__Extracted page text data__
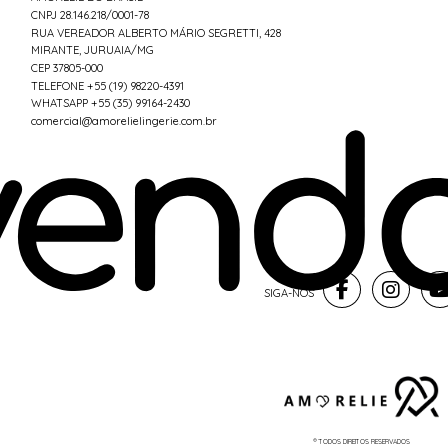
CNPJ 28.146.218/0001-78
RUA VEREADOR ALBERTO MÁRIO SEGRETTI, 428
MIRANTE, JURUAIA/MG
CEP 37805-000
TELEFONE +55 (19) 98220-4391
WHATSAPP +55 (35) 99164-2430
comercial@amorelielingerie.com.br
® TODOS DIREITOS RESERVADOS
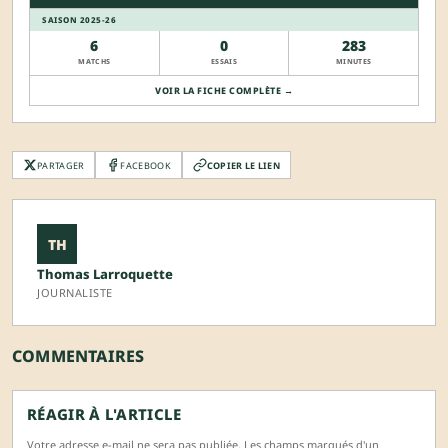
SAISON 2025-26
6
0
283
MATCHS
ESSAIS
MINUTES
VOIR LA FICHE COMPLÈTE →
PARTAGER
FACEBOOK
COPIER LE LIEN
TH
Thomas Larroquette
JOURNALISTE
COMMENTAIRES
RÉAGIR À L'ARTICLE
Votre adresse e-mail ne sera pas publiée. Les champs marqués d'un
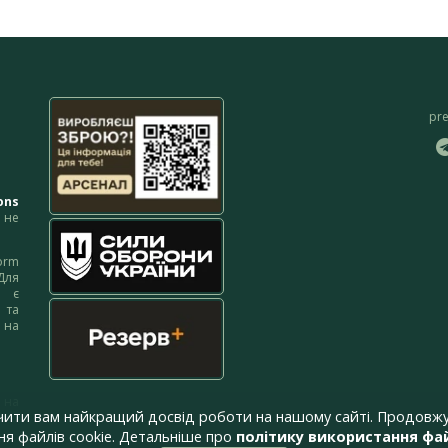
pr
ons
не
orm
Для
м є
 та
 на
 на
чити вам найкращий досвід роботи на нашому сайті. Продовжу
я файлів cookie. Детальніше про
політику використання фай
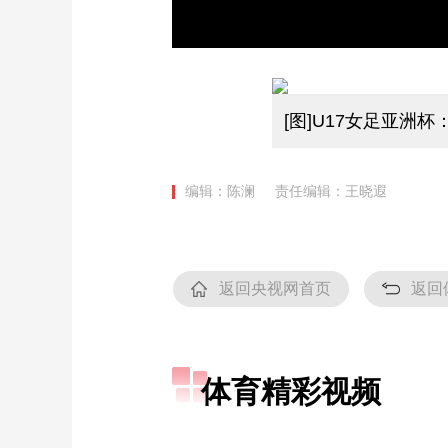
[图]U17女足亚洲
编辑：陈澜
责任编辑：王晓遐
返回央视网首页
返回
体育精彩视频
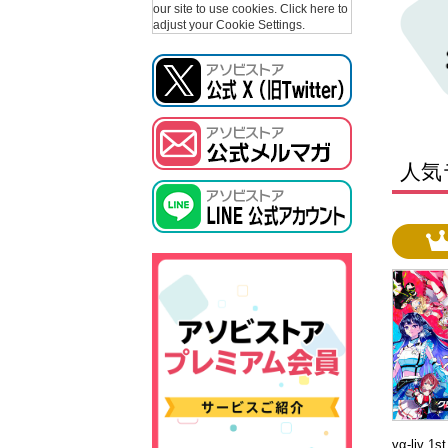
our site to use cookies.
Click here to
adjust your Cookie Settings.
人気
vα-liv 1s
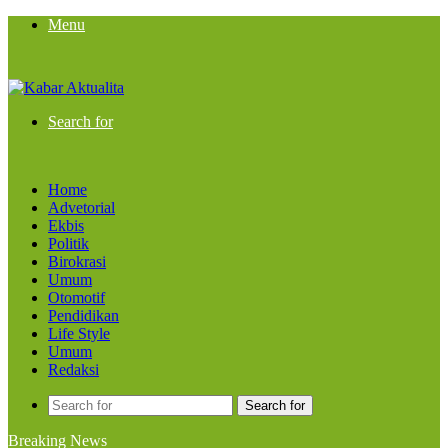
Menu
Search for
Home
Advetorial
Ekbis
Politik
Birokrasi
Umum
Otomotif
Pendidikan
Life Style
Umum
Redaksi
Search for
Breaking News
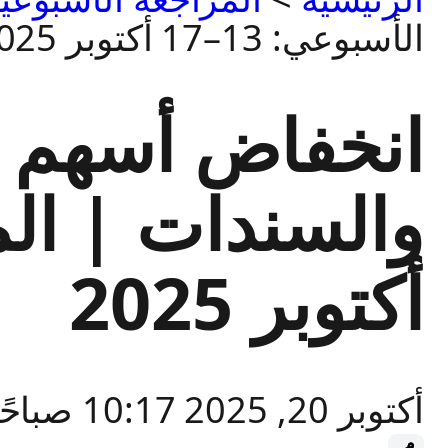
الأسبوعي: 13–17 أكتوبر 2025
انخفاض أسهم ا
أكتوبر 2025
أكتوبر 20, 2025 10:17 صباحًا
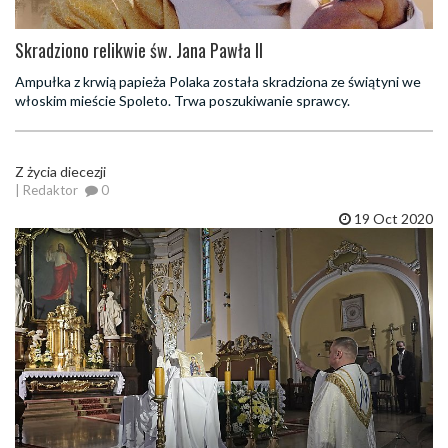
Skradziono relikwie św. Jana Pawła II
Ampułka z krwią papieża Polaka została skradziona ze świątyni we
włoskim mieście Spoleto. Trwa poszukiwanie sprawcy.
Z życia diecezji
| Redaktor
0
19 Oct 2020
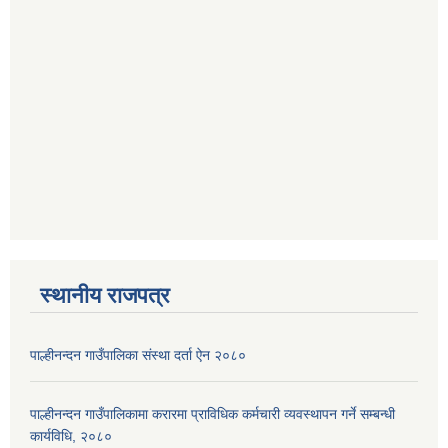
स्थानीय राजपत्र
पाल्हीनन्दन गाउँपालिका संस्था दर्ता ऐन २०८०
पाल्हीनन्दन गाउँपालिकामा करारमा प्राविधिक कर्मचारी व्यवस्थापन गर्ने सम्बन्धी
कार्यविधि, २०८०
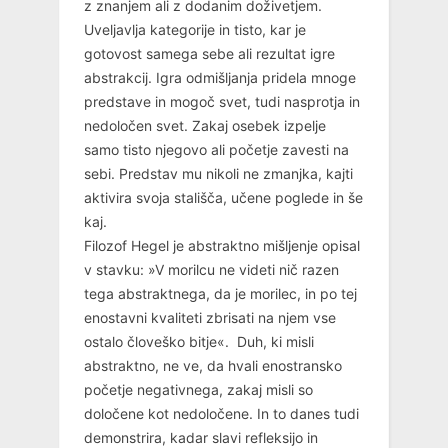
z znanjem ali z dodanim doživetjem.
Uveljavlja kategorije in tisto, kar je
gotovost samega sebe ali rezultat igre
abstrakcij. Igra odmišljanja pridela mnoge
predstave in mogoč svet, tudi nasprotja in
nedoločen svet. Zakaj osebek izpelje
samo tisto njegovo ali početje zavesti na
sebi. Predstav mu nikoli ne zmanjka, kajti
aktivira svoja stališča, učene poglede in še
kaj.
Filozof Hegel je abstraktno mišljenje opisal
v stavku: »V morilcu ne videti nič razen
tega abstraktnega, da je morilec, in po tej
enostavni kvaliteti zbrisati na njem vse
ostalo človeško bitje«. Duh, ki misli
abstraktno, ne ve, da hvali enostransko
početje negativnega, zakaj misli so
določene kot nedoločene. In to danes tudi
demonstrira, kadar slavi refleksijo in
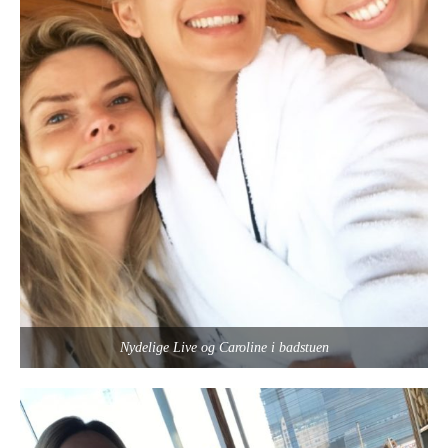
Nydelige Live og Caroline i badstuen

__GOAL OF THE EXERCISE__
How many lines in the material above contain the string "tudi", with case counting? Reply with the number only.

__COMPLETED TASK__
2